Churches Helped Immigrants Take Leap of Faith in America

By Alex Mell

The Saint Patrick’s and Saint Stanislaus-Kotska parishes were two places where immigrants in the Strip District could worship and pray – with their families and in their own language – for the strength to make it through another week in the steel mills.

According the parish website, in the early 1900’s, over 7,000 families resided in the Strip District. By 2000, there were only 160 families living in the area. This caused a decline in parish membership and resulted in the 1993 joining of St. Patrick’s, St.  Stanislaus-Kotska, the first Polish parish founded in 1875. The diocese closed and sold St. Elizabeth of Hungary, the first ethnic Slovak church in the area.

“St. Stanislaus survived because of the strong base of parishioners in Lawrenceville and other parts of the city,” said Father Harry Nichols, a Priest at St.  Stanislaus-Kotska. “St. Patrick’s died because there was no longer a need for an Irish parish since most of the Irish migrated from the Strip District.”

St. Stanislaus-Kotska was founded because a group of Polish immigrants decided they were tired of congregating on different sides of the city. The first church was building was purchased in 1875 and within the first two years, the congregation outgrew the building, which caused them to build a new church on 21st and Smallman Street.

“We currently have about 1,150 parishioners with only about 25 living in the boundaries of the Strip,” Father Nichols said. “People come from all over the Pittsburgh suburbs to celebrate Mass.”

The church saw damages in 1936 from both the St. Patrick’s Day Flood and an explosion at the Pittsburgh Banana Company, which led to the church’s domes being removed.
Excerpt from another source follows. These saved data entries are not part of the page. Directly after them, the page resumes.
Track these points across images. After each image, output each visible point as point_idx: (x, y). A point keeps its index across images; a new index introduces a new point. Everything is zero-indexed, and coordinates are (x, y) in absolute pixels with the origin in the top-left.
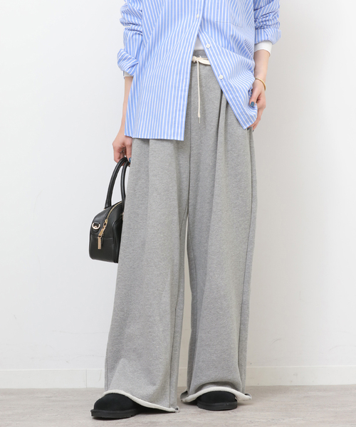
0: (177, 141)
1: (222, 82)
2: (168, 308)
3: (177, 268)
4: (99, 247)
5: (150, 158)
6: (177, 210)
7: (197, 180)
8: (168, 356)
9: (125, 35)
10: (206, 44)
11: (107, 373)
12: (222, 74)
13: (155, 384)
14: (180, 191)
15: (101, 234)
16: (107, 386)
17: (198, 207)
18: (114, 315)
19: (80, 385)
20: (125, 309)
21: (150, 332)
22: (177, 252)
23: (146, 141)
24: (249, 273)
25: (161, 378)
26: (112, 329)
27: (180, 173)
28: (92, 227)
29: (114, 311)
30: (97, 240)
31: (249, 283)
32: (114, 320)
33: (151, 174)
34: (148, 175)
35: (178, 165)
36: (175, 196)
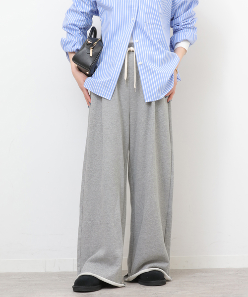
1: (140, 66)
6: (122, 152)
10: (135, 39)
12: (141, 61)
14: (124, 138)
20: (92, 219)
21: (108, 234)
22: (123, 179)
27: (123, 126)
36: (121, 142)
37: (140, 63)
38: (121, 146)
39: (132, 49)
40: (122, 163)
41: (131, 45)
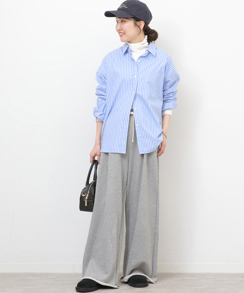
0: (122, 154)
1: (137, 127)
2: (115, 236)
3: (121, 216)
4: (86, 205)
5: (109, 162)
6: (121, 188)
7: (132, 173)
8: (115, 260)
9: (98, 101)
10: (135, 107)
11: (83, 267)
13: (107, 274)
14: (123, 177)
15: (86, 198)
16: (84, 273)
17: (131, 186)
18: (88, 238)
19: (70, 271)
21: (106, 248)
23: (107, 154)
24: (158, 218)
25: (111, 271)
26: (87, 245)
27: (123, 169)
28: (81, 195)
29: (89, 236)
30: (85, 201)
31: (158, 223)
32: (88, 241)
33: (109, 169)
34: (107, 170)
35: (122, 165)
36: (120, 180)
37: (137, 125)
38: (121, 184)
39: (132, 113)
40: (120, 196)
41: (132, 110)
The two churches merged to the St. Stanislaus-Kotska location because the size of the parish is considerably larger than the St. Patrick’s location in the Strip District.

The original St. Patrick’s Church was located on 11th Street before it was destroyed by a fire in 1854. The parish then bought land on 14th Street and a new church was built in 1858.
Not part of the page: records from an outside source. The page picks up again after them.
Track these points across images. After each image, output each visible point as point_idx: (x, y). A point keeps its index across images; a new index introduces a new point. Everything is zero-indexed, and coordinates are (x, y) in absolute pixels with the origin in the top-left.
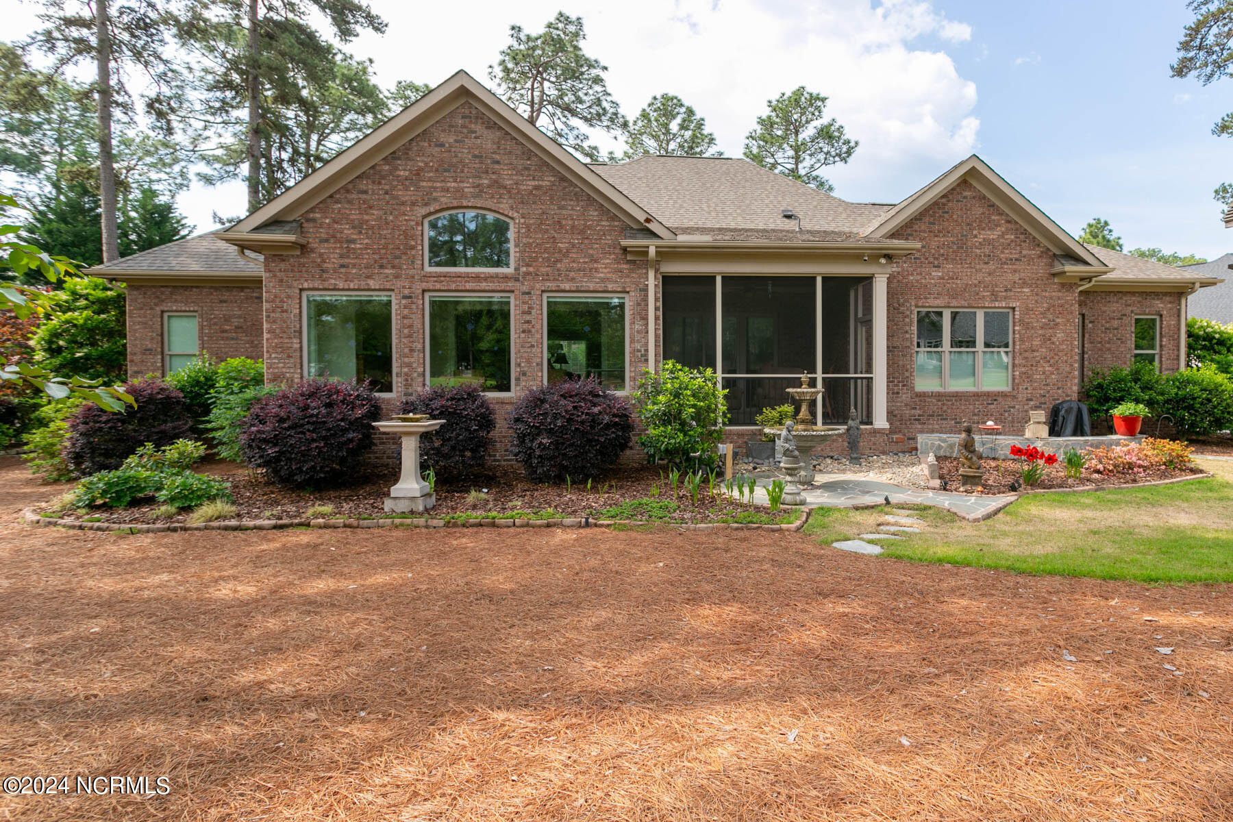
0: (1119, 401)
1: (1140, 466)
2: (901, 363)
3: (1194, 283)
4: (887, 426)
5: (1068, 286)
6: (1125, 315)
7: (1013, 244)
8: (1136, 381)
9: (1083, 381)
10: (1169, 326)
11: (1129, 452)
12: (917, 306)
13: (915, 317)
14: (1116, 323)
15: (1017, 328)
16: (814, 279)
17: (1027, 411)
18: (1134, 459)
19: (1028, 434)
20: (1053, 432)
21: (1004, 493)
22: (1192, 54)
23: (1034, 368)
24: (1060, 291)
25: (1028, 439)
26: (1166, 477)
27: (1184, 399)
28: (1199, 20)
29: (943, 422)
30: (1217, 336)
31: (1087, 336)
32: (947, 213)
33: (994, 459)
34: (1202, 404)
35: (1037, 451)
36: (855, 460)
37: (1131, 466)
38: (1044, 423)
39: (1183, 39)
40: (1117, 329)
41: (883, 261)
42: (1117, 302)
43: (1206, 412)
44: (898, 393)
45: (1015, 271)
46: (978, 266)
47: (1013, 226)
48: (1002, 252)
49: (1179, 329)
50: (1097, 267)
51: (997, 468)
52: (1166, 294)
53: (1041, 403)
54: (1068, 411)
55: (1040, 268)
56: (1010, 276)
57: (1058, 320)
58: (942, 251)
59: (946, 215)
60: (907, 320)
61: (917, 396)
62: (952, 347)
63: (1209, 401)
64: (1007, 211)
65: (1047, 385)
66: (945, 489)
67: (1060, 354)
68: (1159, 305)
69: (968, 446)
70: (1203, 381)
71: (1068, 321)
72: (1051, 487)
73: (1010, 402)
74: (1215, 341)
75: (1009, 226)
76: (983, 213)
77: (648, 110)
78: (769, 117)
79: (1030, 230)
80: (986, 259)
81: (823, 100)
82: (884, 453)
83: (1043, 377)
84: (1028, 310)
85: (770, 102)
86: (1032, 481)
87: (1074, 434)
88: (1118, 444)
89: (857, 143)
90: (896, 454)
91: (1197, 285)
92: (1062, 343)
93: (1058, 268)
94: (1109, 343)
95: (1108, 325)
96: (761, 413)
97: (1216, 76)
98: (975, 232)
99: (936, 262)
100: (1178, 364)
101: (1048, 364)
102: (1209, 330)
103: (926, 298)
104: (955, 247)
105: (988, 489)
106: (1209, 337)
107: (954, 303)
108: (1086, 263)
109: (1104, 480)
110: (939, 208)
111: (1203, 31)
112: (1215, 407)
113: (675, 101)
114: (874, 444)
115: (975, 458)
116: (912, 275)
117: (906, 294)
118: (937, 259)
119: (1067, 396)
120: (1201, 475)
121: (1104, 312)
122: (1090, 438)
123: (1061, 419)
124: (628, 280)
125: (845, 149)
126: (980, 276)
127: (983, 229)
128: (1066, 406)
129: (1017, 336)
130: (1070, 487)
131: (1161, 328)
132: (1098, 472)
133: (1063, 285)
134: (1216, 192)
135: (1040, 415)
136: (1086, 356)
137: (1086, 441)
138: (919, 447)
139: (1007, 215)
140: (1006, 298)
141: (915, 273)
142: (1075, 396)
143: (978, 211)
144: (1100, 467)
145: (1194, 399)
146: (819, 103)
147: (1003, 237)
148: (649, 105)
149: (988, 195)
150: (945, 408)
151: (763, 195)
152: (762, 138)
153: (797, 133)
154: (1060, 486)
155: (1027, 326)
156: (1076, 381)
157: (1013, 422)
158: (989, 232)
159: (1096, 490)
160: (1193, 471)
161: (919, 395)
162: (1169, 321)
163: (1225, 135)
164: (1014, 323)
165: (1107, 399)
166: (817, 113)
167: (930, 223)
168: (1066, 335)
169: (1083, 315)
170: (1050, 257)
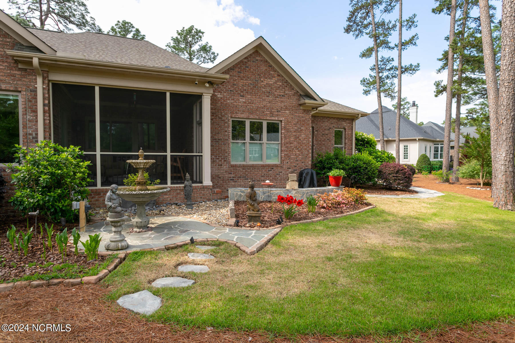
0: (330, 169)
1: (344, 203)
2: (223, 148)
3: (358, 114)
4: (211, 184)
5: (306, 111)
6: (331, 128)
7: (281, 87)
8: (337, 159)
9: (313, 159)
10: (348, 134)
11: (338, 196)
12: (231, 117)
13: (231, 123)
14: (327, 132)
15: (283, 131)
16: (165, 94)
17: (288, 174)
18: (341, 199)
19: (288, 187)
20: (301, 186)
21: (273, 226)
22: (352, 24)
23: (291, 152)
24: (303, 113)
25: (288, 190)
26: (356, 209)
27: (356, 168)
28: (355, 9)
29: (246, 180)
30: (366, 140)
31: (314, 137)
32: (248, 67)
33: (270, 202)
34: (363, 170)
35: (292, 199)
36: (190, 206)
37: (339, 204)
38: (296, 181)
39: (349, 16)
40: (327, 135)
41: (207, 85)
42: (327, 122)
43: (365, 174)
44: (221, 165)
45: (282, 102)
46: (264, 98)
47: (281, 78)
48: (276, 91)
49: (352, 136)
50: (320, 102)
51: (270, 208)
52: (347, 119)
53: (294, 170)
54: (307, 174)
55: (294, 101)
56: (279, 104)
57: (302, 128)
58: (245, 88)
59: (247, 69)
60: (226, 125)
61: (232, 167)
62: (250, 140)
63: (366, 168)
64: (278, 70)
65: (297, 161)
66: (238, 226)
67: (303, 145)
68: (345, 124)
69: (252, 197)
70: (364, 159)
71: (307, 129)
72: (300, 219)
73: (280, 170)
74: (365, 142)
75: (279, 77)
76: (266, 70)
77: (115, 27)
78: (177, 38)
79: (289, 81)
80: (268, 94)
81: (203, 33)
82: (209, 200)
83: (295, 157)
84: (288, 122)
85: (177, 31)
86: (290, 216)
87: (309, 186)
88: (332, 191)
89: (218, 54)
90: (217, 200)
91: (360, 115)
92: (304, 140)
93: (302, 101)
94: (324, 141)
95: (323, 133)
96: (127, 178)
97: (360, 36)
98: (262, 79)
99: (242, 94)
100: (352, 152)
101: (298, 150)
102: (363, 137)
103: (236, 113)
104: (252, 86)
105: (264, 224)
106: (363, 140)
107: (251, 117)
108: (315, 100)
109: (327, 212)
110: (243, 64)
111: (356, 14)
112: (369, 171)
113: (129, 24)
114: (204, 195)
115: (256, 205)
116: (229, 100)
117: (226, 110)
118: (242, 92)
119: (306, 166)
120: (371, 207)
121: (322, 126)
122: (319, 188)
123: (303, 178)
124: (19, 83)
125: (212, 56)
126: (265, 103)
127: (266, 78)
128: (306, 171)
129: (283, 135)
130: (310, 219)
131: (345, 135)
132: (324, 207)
133: (304, 110)
134: (361, 81)
135: (294, 176)
136: (314, 147)
137: (317, 190)
138: (229, 196)
139: (278, 72)
140: (277, 115)
141: (230, 99)
142: (310, 167)
143: (263, 68)
144: (325, 205)
145: (360, 167)
146: (201, 34)
147: (276, 84)
148: (116, 25)
149: (269, 60)
150: (247, 173)
151: (156, 59)
152: (174, 47)
153: (191, 47)
154: (305, 219)
155: (288, 130)
156: (310, 159)
157: (281, 180)
158: (269, 80)
159: (324, 220)
160: (368, 204)
161: (233, 166)
162: (348, 132)
163: (364, 58)
164: (282, 128)
165: (324, 168)
166: (199, 39)
167: (239, 72)
168: (306, 136)
169: (313, 127)
170: (299, 96)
Yet another church had to be constructed in 1865 because of the growth of the railroad and the population of the city. The site of the new location was 17th Street and Liberty Avenue. The parish suffered another fire in 1935 that lead to the construction of a smaller church which stands today on the same site.

Masses are still celebrated at St. Patrick’s even though it merged with St. Stanislaus-Kostka.

“St. Patrick’s is kept open because of the historical value it holds and it’s also an excellent place of prayer,” said Father Nichols. “Mass is still celebrated on Monday’s, even though weekend masses are celebrated at St. Stanislaus-Kostka.”